Khususnya, Iger mengumumkan selama panggilan pendapatan hari ini bahwa Disney tidak akan lagi memberikan panduan penambahan pelanggan, langkah yang sama yang dilakukan Netflix baru-baru ini.

Kehilangan pelanggan terjadi setelah perusahaan menaikkan harga langganan paket bebas iklan Disney+ menjadi $11 per bulan bersamaan dengan tingkat dukungan iklan $7,99 yang baru. Oleh karena itu, analis sebenarnya memperkirakan kerugian yang lebih besar yaitu 3 juta pelanggan, jadi berita hari ini tidak sepenuhnya buruk dari perspektif tersebut.

Layanan streaming Disney lainnya, Hulu dan ESPN+, memiliki kuartal yang layak, masing-masing memperoleh 800.000 pelanggan dan 600.000 pelanggan. Hulu kini memiliki 48 juta pelanggan, dan ESPN+ memiliki 24,9 juta.

Disney juga melaporkan peningkatan pendapatan untuk kuartal tersebut, mengutip $23,51 miliar, hampir mengalahkan ekspektasi $23,33 miliar.

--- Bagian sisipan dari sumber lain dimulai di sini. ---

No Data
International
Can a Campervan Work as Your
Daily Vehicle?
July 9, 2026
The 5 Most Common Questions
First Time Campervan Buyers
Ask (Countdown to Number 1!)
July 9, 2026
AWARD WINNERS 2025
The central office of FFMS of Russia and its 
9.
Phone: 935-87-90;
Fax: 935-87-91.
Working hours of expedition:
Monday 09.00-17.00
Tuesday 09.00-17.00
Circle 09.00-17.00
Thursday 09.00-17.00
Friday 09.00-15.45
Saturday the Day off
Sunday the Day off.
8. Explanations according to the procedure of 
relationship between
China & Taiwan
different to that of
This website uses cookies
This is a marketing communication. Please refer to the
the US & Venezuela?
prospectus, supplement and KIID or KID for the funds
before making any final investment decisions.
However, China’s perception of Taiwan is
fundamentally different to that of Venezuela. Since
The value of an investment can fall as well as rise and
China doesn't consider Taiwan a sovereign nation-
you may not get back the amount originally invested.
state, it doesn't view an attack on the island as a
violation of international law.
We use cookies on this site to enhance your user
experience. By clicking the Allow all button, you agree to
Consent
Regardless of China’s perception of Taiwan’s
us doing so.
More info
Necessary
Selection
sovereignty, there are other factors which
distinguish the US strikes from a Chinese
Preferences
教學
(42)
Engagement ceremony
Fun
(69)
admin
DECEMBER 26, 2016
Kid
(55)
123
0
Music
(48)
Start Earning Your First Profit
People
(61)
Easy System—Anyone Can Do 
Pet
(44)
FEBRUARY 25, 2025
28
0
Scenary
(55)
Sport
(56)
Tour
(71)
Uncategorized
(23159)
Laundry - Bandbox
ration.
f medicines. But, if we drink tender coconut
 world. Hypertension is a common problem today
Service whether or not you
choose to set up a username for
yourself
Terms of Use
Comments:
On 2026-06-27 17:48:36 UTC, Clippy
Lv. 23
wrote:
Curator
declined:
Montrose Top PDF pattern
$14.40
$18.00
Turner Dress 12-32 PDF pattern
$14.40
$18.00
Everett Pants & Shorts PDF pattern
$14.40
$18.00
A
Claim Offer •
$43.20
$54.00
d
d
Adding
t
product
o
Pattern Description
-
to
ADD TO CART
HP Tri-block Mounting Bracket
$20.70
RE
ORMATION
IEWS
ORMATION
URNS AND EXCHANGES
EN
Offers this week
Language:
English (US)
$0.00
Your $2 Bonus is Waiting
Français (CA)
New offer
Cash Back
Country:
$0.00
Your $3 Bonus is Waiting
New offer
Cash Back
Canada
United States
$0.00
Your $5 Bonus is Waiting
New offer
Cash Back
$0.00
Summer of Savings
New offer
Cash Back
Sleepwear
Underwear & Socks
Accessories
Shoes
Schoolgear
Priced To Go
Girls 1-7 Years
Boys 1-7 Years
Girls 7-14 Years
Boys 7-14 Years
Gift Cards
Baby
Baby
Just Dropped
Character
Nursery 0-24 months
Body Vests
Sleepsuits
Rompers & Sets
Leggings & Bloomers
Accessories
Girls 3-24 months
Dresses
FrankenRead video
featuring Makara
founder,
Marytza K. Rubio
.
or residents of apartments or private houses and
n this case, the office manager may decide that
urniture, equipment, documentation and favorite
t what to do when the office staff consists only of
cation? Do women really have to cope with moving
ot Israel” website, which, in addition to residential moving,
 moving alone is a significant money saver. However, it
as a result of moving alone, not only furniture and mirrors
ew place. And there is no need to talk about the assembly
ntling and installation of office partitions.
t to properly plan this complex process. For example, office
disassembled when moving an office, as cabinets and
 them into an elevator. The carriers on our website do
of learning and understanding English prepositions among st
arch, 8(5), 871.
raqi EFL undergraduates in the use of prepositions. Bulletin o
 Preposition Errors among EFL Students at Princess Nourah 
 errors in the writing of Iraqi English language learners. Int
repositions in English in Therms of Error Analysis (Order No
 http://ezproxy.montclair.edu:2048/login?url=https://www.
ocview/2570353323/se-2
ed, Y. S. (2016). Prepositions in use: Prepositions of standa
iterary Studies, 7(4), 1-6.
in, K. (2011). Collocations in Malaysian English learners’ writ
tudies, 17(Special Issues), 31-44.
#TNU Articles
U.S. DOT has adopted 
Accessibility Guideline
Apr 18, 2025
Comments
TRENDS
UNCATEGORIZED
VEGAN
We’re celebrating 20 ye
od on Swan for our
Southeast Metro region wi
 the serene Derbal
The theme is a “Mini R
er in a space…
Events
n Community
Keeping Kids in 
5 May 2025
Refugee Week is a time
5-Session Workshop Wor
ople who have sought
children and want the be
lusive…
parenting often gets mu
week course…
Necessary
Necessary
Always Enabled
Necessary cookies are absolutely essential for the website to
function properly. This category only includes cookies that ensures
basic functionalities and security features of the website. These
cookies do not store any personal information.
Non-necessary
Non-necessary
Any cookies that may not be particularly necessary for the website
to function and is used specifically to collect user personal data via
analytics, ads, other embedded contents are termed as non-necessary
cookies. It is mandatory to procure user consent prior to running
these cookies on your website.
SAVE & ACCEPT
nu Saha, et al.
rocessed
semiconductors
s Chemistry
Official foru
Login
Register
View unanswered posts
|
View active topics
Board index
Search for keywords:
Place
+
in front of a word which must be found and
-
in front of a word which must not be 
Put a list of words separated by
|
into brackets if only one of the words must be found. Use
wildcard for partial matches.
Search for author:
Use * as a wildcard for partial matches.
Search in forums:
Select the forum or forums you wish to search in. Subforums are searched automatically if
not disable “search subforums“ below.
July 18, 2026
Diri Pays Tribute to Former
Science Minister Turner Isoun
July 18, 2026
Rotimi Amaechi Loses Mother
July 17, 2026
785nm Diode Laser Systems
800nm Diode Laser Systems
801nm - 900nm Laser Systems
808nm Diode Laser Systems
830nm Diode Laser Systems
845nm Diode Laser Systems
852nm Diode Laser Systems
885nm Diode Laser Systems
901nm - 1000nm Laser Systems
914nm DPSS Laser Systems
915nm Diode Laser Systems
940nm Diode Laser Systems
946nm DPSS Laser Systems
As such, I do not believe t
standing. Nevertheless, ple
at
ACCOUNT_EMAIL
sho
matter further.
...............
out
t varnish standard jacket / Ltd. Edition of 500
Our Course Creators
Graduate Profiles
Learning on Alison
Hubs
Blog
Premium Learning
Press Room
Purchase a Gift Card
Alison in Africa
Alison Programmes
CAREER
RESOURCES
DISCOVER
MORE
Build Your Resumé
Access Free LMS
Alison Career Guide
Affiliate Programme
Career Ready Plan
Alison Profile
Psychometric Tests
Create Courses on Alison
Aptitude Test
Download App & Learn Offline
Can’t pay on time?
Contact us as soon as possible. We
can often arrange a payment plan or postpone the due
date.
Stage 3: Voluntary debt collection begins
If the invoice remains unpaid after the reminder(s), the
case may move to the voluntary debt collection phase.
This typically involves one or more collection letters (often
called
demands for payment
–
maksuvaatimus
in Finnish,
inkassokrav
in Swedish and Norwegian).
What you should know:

Kuartal terakhir, Disney melaporkan pendapatan $20,15 miliar. Selain itu, kerugian operasinya di antara segmen direct-to-consumer menyempit, kehilangan $1,1 miliar versus $1,5 miliar pada Q4 2022. Disney berencana untuk menghemat biaya sebesar $5,5 miliar.

Sebagai bagian dari upaya Disney untuk membuat bisnis streamingnya menguntungkan, Iger mengungkapkan selama panggilan pendapatan hari ini bahwa perusahaan merencanakan restrukturisasi yang signifikan, termasuk pemutusan hubungan kerja. PHK akan berdampak pada 7.000 karyawan. Perusahaan membekukan perekrutan baru pada bulan November.

“Saya sangat menghormati dan menghargai dedikasi karyawan kami di seluruh dunia,” kata Iger selama panggilan telepon. “Meskipun ini diperlukan untuk mengatasi tantangan yang kita hadapi saat ini, saya tidak membuat keputusan ini dengan enteng.”

Ada desas-desus di media bahwa Disney mungkin sedang menjajaki penjualan hak lisensi untuk film dan serial TVnya kepada para pesaingnya dalam upaya putus asa untuk memerangi kerugian streaming. Jika rumor tersebut ternyata benar, ini akan menjadi perubahan strategi yang signifikan karena Disney dikenal menyimpan sebagian besar program aslinya secara eksklusif di Disney+ dan Hulu.

Warner Bros. Discovery (WBD) adalah perusahaan media besar terbaru yang melisensikan acaranya untuk memperoleh pendapatan. WBD membuat kesepakatan dengan Roku dan Tubi untuk melisensikan 2.000 jam film dan acara TV, termasuk “Westworld”, yang ditarik dari HBO Max pada bulan Desember.